第三章 もうひとりの吹奏楽部員 4 浩子と直 5

「まあ、座りなさい」

老人と凛はテーブルを挟み向かい合って座った。そこへ路子がお茶を運んで来た。

「今日はどうしたの?急に来てびっくりしたよ」

「あ、あの、私、両親から音大の進学をゆるしてもらったんです」

「おう!そうか、そりゃあ良かった」

老人は目を見開いて驚いた。そして笑顔になった。

「ほんとうにありがとうございました。おじさまのお陰です」

「うん?」老人は首を傾げ、困ったような顔をした。
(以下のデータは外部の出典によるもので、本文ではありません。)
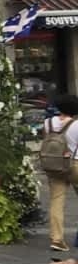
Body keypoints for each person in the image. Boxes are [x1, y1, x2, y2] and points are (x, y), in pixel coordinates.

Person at [42, 94, 78, 252]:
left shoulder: (47, 122)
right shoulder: (76, 125)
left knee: (56, 201)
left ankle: (57, 239)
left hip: (54, 164)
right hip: (75, 164)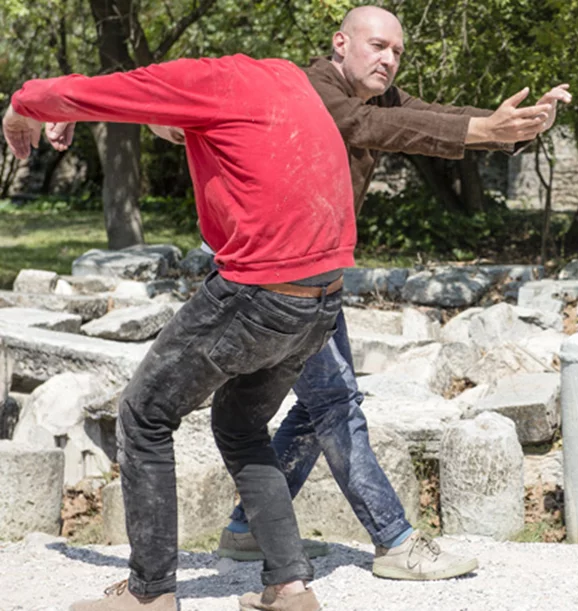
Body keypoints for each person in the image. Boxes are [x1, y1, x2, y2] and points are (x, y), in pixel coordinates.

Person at [208, 5, 571, 581]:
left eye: (397, 52)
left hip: (311, 273)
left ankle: (247, 529)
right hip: (266, 276)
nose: (389, 59)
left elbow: (429, 117)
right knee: (334, 401)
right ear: (340, 43)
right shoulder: (314, 88)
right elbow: (364, 128)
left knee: (321, 402)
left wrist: (511, 128)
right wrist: (484, 131)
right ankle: (395, 541)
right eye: (378, 46)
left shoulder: (377, 95)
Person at [4, 54, 356, 611]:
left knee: (144, 413)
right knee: (241, 425)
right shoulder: (283, 80)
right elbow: (173, 121)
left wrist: (26, 104)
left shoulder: (205, 80)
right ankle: (290, 588)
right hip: (323, 299)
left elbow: (108, 91)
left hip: (258, 292)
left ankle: (149, 596)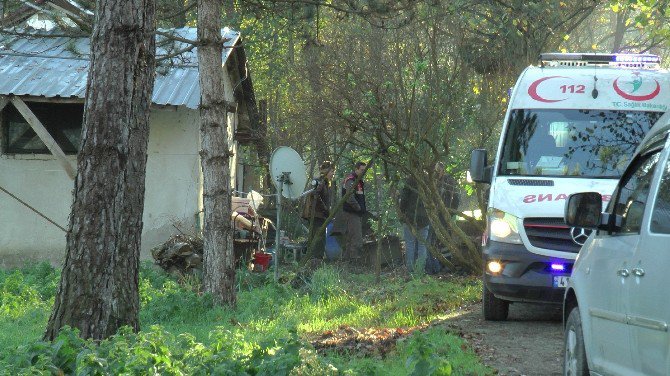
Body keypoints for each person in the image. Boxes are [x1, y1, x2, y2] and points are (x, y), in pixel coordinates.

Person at [333, 161, 367, 260]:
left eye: (364, 170)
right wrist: (359, 208)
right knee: (356, 238)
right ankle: (354, 261)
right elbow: (350, 198)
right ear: (356, 169)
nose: (363, 172)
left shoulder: (359, 181)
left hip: (355, 213)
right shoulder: (351, 180)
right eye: (361, 170)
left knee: (350, 238)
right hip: (351, 213)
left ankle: (346, 262)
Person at [302, 161, 335, 260]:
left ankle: (316, 259)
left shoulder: (325, 183)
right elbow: (315, 196)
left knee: (319, 238)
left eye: (334, 171)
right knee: (319, 238)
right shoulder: (319, 182)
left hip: (320, 215)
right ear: (326, 171)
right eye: (332, 171)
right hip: (316, 215)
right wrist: (326, 210)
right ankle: (316, 259)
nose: (333, 174)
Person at [399, 172, 430, 273]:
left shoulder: (409, 181)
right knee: (422, 244)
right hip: (425, 218)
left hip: (410, 218)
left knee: (410, 244)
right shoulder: (428, 181)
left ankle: (410, 270)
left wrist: (402, 212)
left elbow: (403, 200)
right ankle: (420, 270)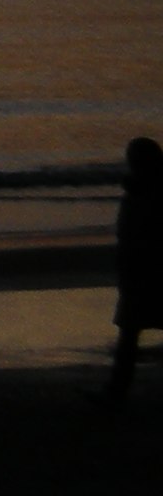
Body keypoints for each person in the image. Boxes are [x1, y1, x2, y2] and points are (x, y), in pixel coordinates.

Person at [104, 137, 163, 403]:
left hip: (148, 271)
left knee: (129, 335)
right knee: (128, 334)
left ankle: (117, 394)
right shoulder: (141, 189)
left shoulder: (148, 192)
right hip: (139, 270)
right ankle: (116, 392)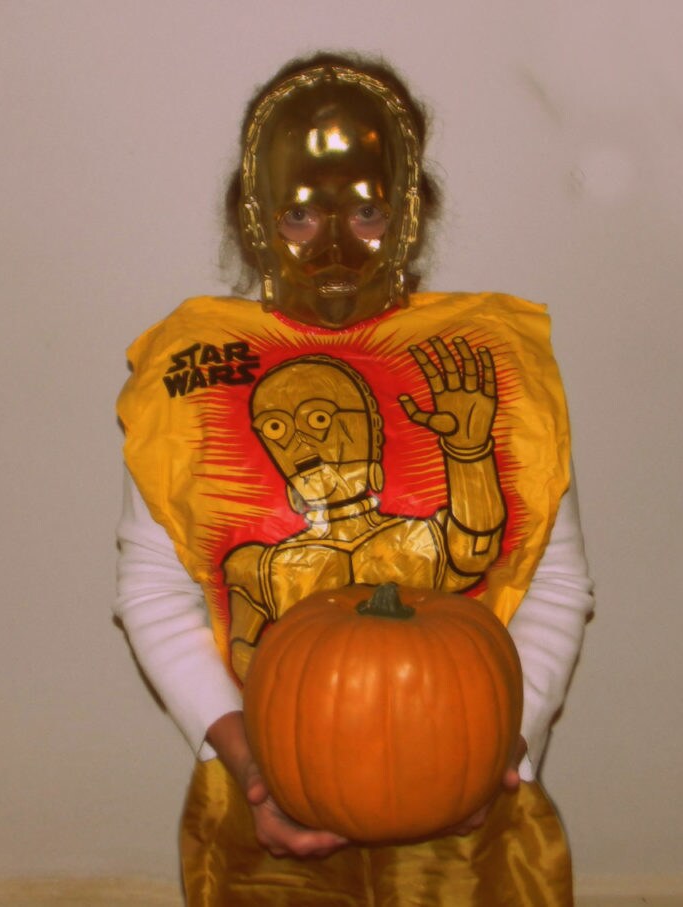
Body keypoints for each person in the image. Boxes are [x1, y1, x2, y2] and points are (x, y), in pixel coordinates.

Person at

そしてしばらく考えて言った。

「凛ちゃん、わしはね、君のお父さんにまだ何も進言してないんだよ」

「ええっ?本当ですか?じゃあ両親の気持ちが変わったのは何故なんですか?」

「それはね、凛ちゃんの情熱だよ」

「情熱、ですか…」

「そう、凛ちゃんの音大への熱い想いが伝わったんだよ。そうに違いないさ。あの時、話しただろう、覚えているかい?君のおじいさんが息子を医大に行かせたいためにわしに借金をし、それを見事に返した話を」

「はい、覚えています」

「医学の道に進みたかったのは凛ちゃんのお父さんなんだ。その情熱をおじいさんが感じ、応援したのさ」

「はい」

「凛ちゃんは自分では気がつかないだろうが、熱い想いがお父さんに伝わったんだよ、わしはそう思う」

凛の眼に再び涙がたまり、ハンカチで押さえながら老人の話を聞いた。

「年を取るとね、情熱は冷めてくるんだよ、それは家庭を持てばわかるけど、家族を守るのにエネルギーがいるからね、好きなことに情熱なんか傾けられないんだ。だから自分の子供のそんな思いを汲み取って大事にしてあげるのだよ。まあ、そんな親も最近は少なくなって来たように思うがね、仕方ないのかな」

「そうですか、わたし、きっとおじさまがお父さんを説得してくれたと思ってました。すいません、なんだか恥ずかしいです」

「恥ずかしいことなんて若い時はいっぱいしなさい。それが将来の肥やしになるんだよ。わしなんて恥ずかしいことなんて山ほど経験してるさ」

「はい、ありがとうございます」

「凛ちゃんに聞くが、もし音大失敗したら浪人するのかい?」

「いえ、その時は次の年に医大を受験します。これは両親との約束なんです」

「そうか、約束だからな、頑張りなさい。医者で頑張りながら音楽やってる人なんてたくさんいるよ。どんな道に進んでも凛ちゃんは凛ちゃんだ、凛ちゃんらしく輝くといい」

「はい」

「ところで、孫の直なんだが、どうだい?しっかりやってるのかい」

「直さんは、最初は吹奏楽のこと、フルートのこと、何にも知らなくて来たんですけど、とてもよく頑張って、コンクールが終わって今は学園祭の練習なんですが、もう私が教えなくてもいいかな、なんてところまで上達して来ています」

「そうかい、なんだか忙しいらしくて、わしが息子のところ行っても、寝てばっかりでちっとも相手してくれんのだよ」

「そうなんですか」凛は笑顔になっていた。

梢老人と凛は直の話をしばらくして、凛は梢不動産を出た。

玄関を出る時、凛は1階にいた社員と路子に深々とお辞儀をした。

「凛ちゃん、何か悩んだらいつでもいらっしゃい、わしはもうヒマな老人だからいつもここにいるから。直なんて冷たいもんだよ」


凛は清々しい気持ちで梢不動産を後にした。